In 1781 Barclay’s father became joint owner of Thrale’s brewery in Southwark, the purchase of which, according to Samuel Johnson, conferred ‘the potentiality of becoming rich beyond the dreams of avarice’.
Penryn was to prove a troublesome berth for Barclay. A petition alleging bribery and corruption was lodged against the return of his colleague William Manning, a fellow director of the Bank who also shared an interest in the Australian Agricultural Company. As the borough had already come under parliamentary scrutiny on two occasions for similar malpractice, a bill of disfranchisement was brought forward with the blessing of Canning’s ministry. Barclay opposed it in his maiden speech, 8 May 1827, when he absolutely denied any wrongdoing on his own part and protested the innocence of most of the electors. On 18 May he expressed his conviction that the borough had ‘been undergoing a gradual change for the better’ since the first parliamentary inquiry in 1807, a point he endeavoured to illustrate in a question to a witness before the committee. He divided against Lord John Russell’s amendment to transfer Penryn’s seats to Manchester, 28 May, after complaining that enthusiasm for this proposal had led to the conviction of the borough on ‘hearsay evidence’, when there existed ‘a hundred others infinitely more corrupt’. The Whig Lord Milton acknowledged that Penryn had been ‘well defended by its present Member’. Barclay again described its exceptional treatment as rank hypocrisy, 7 June 1827, when he was a minority teller against the third reading of the disfranchisement bill. On its revival next session, he claimed that the original petition had been no more than a device to extort money from Manning and observed that the transfer of Grampound’s seats to Yorkshire had simply subjected two more to aristocratic control, 14 Mar. 1828. Yet he had supported the disfranchisement of East Retford in the belief that ‘the evidence was sufficient, if uncontradicted, to justify the measure’, 11 June 1827. He divided against extending its franchise to Bassetlaw freeholders, 21 Mar., the disqualification of named voters, 24 June, and the recommittal of the disfranchisement bill, 27 June 1828. Instead, he voted for the transfer of its seats to Birmingham, 5 May 1829, 11 Feb. 1830.
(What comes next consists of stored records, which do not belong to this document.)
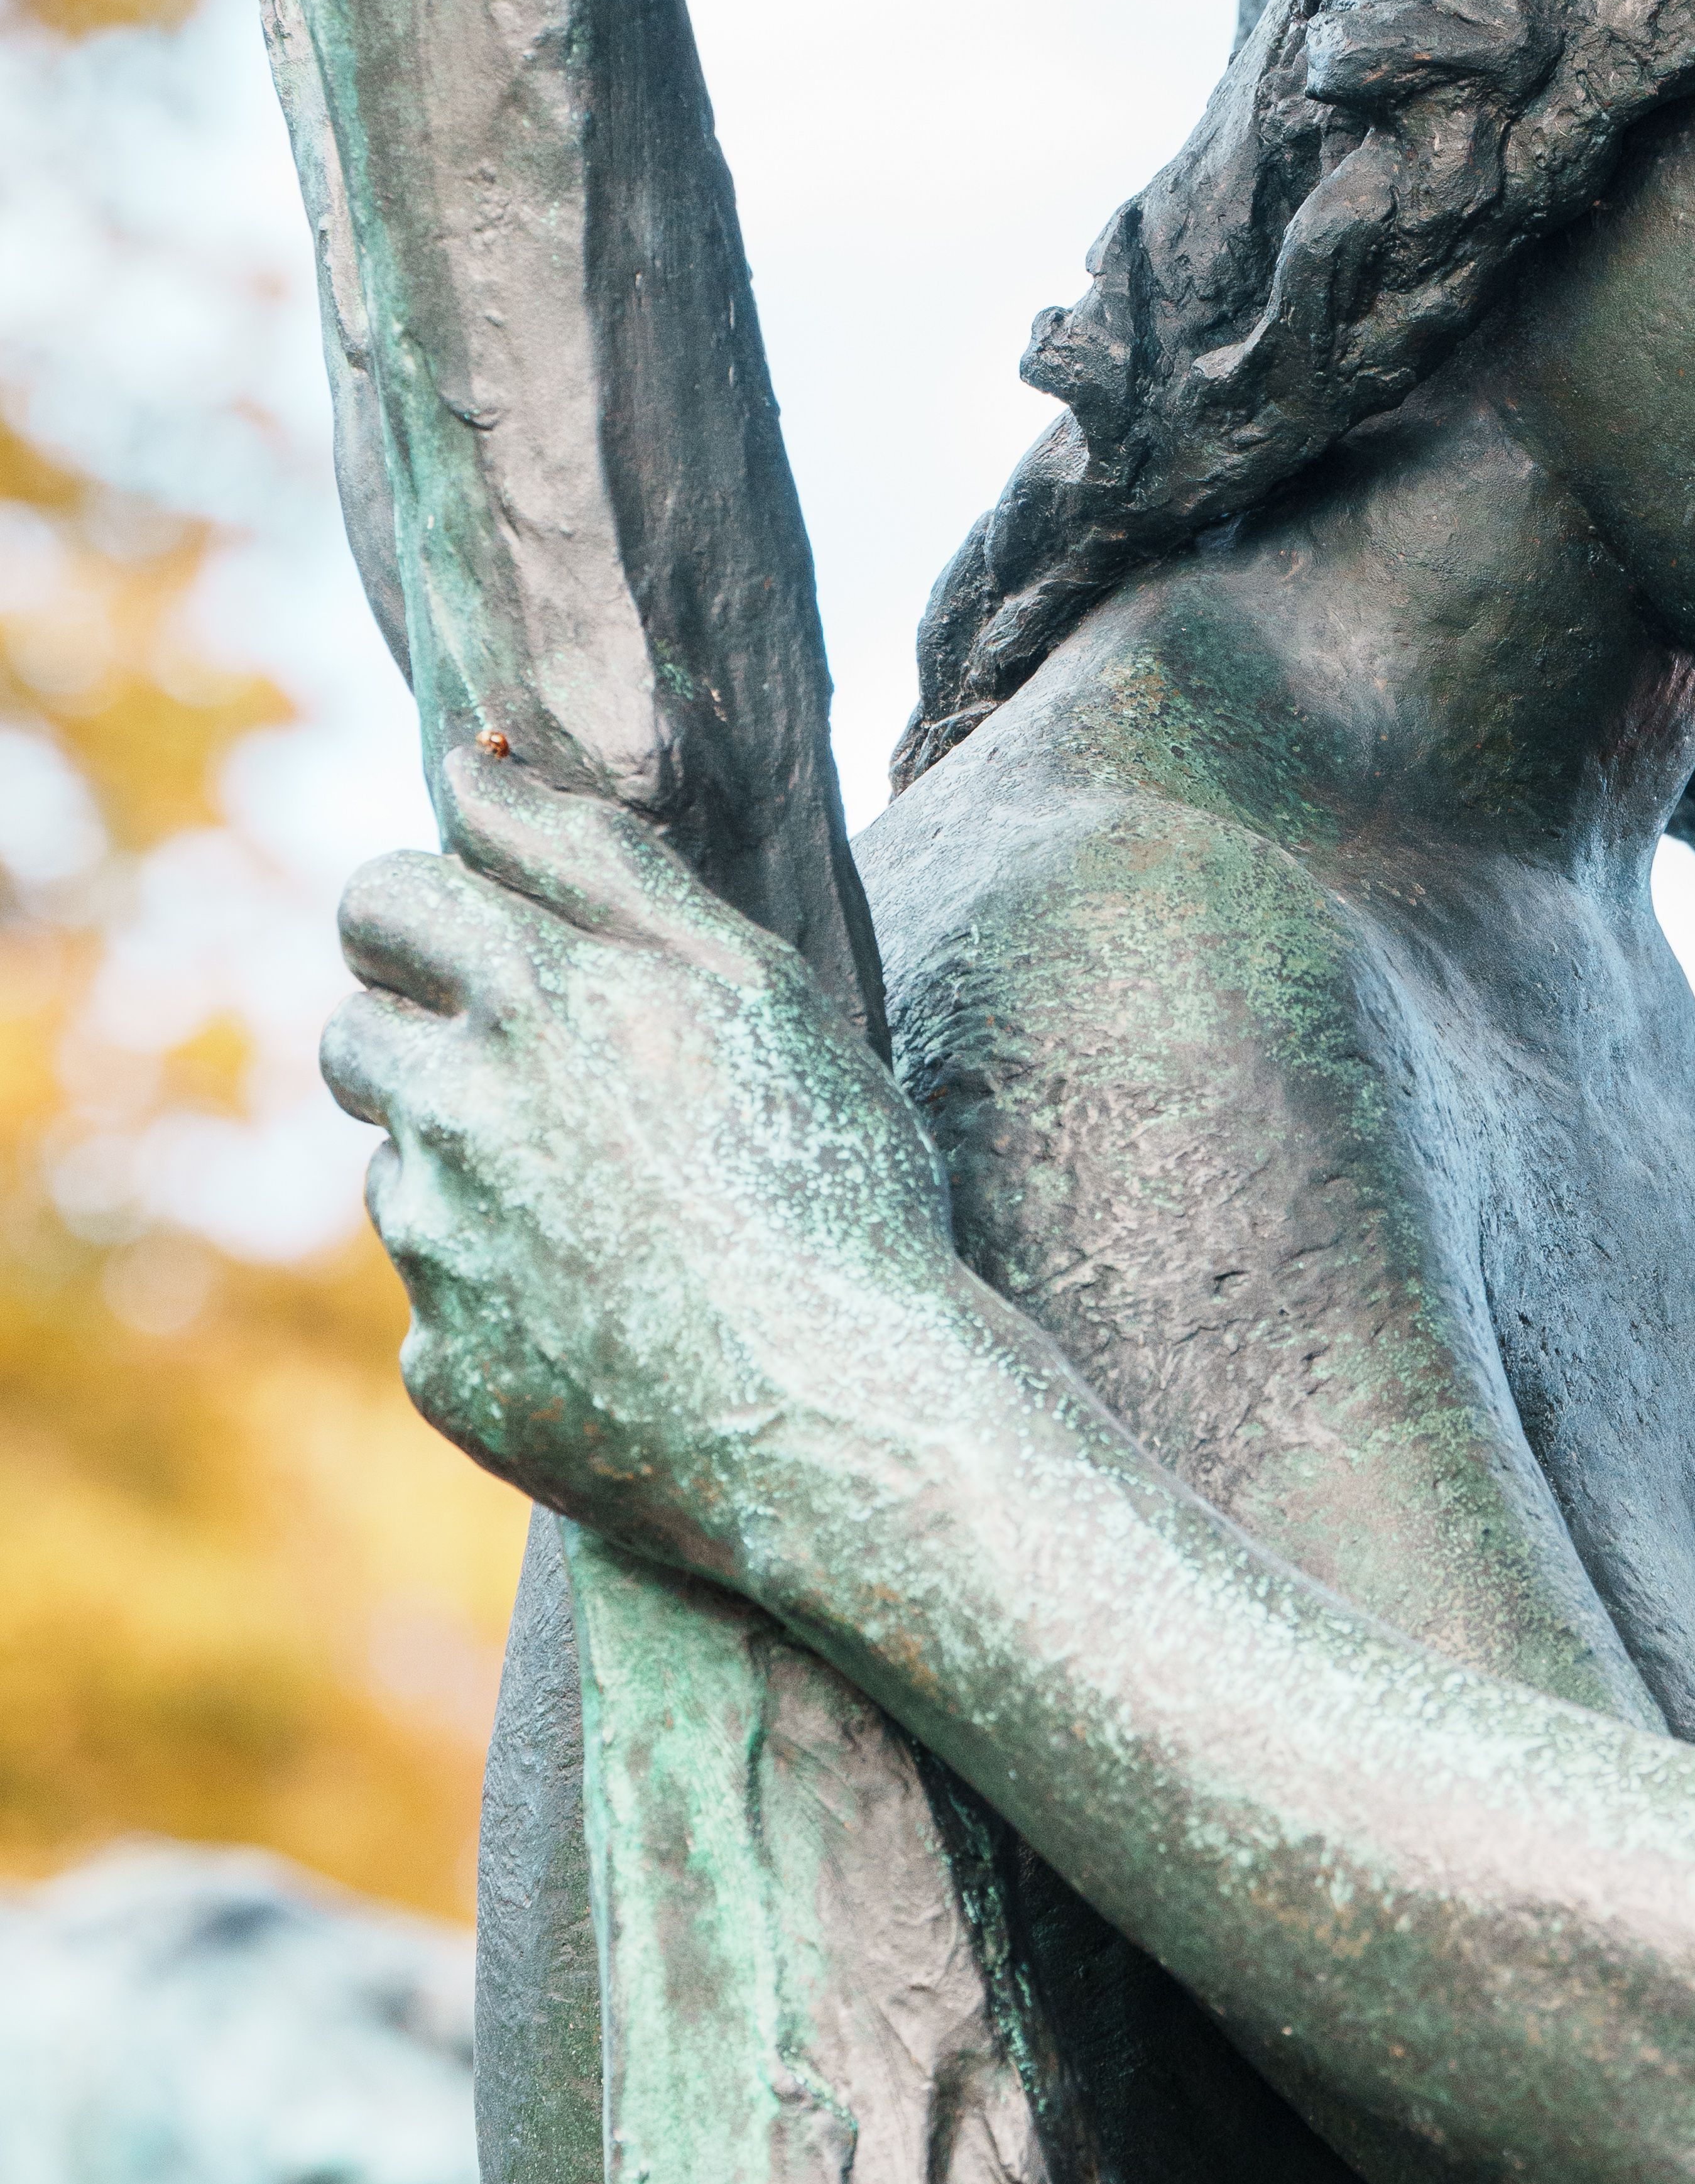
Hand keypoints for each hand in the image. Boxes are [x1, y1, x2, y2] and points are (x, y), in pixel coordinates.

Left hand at [321, 759, 956, 1567]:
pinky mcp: (446, 1369)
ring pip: (402, 1172)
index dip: (424, 911)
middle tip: (558, 1084)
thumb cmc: (833, 1177)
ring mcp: (440, 1252)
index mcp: (533, 994)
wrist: (850, 1415)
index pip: (383, 897)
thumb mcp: (754, 982)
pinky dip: (509, 1301)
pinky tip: (621, 1318)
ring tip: (619, 1213)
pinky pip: (443, 1306)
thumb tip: (471, 768)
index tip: (484, 942)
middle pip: (355, 1037)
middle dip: (425, 1038)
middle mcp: (456, 1113)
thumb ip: (600, 857)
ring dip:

Barclay’s general politics are difficult to categorize. Unlike his brother, he divided for Catholic relief, 6 Mar. 1827. He voted for repeal of the Test Acts, 26 Feb., and paired for Catholic relief, 12 May 1828. He spoke in favour of an overhaul of London policing, 28 Feb., suggesting that reference should be made to a select committee report of 1817. He quoted with evident distaste the opinion of one law officer in favour of public executions as a deterrent to criminals, and for his own part favoured the wider use of informants. He divided against the duke of Wellington’s ministry for a 60s. rather than 64s. pivot price to regulate corn imports, 22 Apr. He presented a Penryn anti-slavery petition, 30 May 1828. In February 1829 Planta, the patronage secretary, predicted that he would side ‘with government’ for Catholic emancipation, and he voted accordingly, 6, 30 May. He suggested that the signatories to a hostile petition from Penryn were prey to groundless fears about the recovery of monastic land, 24 Mar. 1829. He divided against Lord Blandford’s parliamentary reform plan, 18 Feb., and the enfranchisement of Birmingham, Leeds and Manchester, 23 Feb. 1830. He voted in the minority for Harvey’s motion to prevent Members from voting on bills in which they had a personal stake, 26 Feb. He divided against ministers to omit the Bathurst and Dundas pensions from the civil list, 26 Mar., but with them on the grant to South American missions, 7 June. He voted for Jewish emancipation, 5 Apr., 17 May, and abolition of the death penalty for forgery, 24 May, 7 June. He was in the minority to prohibit consumption on the premises in beer shops, 21 June 1830. He retired at the dissolution that summer.
Following his father’s death in October 1830 Barclay received a one-eighth share in the family brewery, a legacy of £15,000 and a share in the residue of the personal estate, which was sworn under £160,000.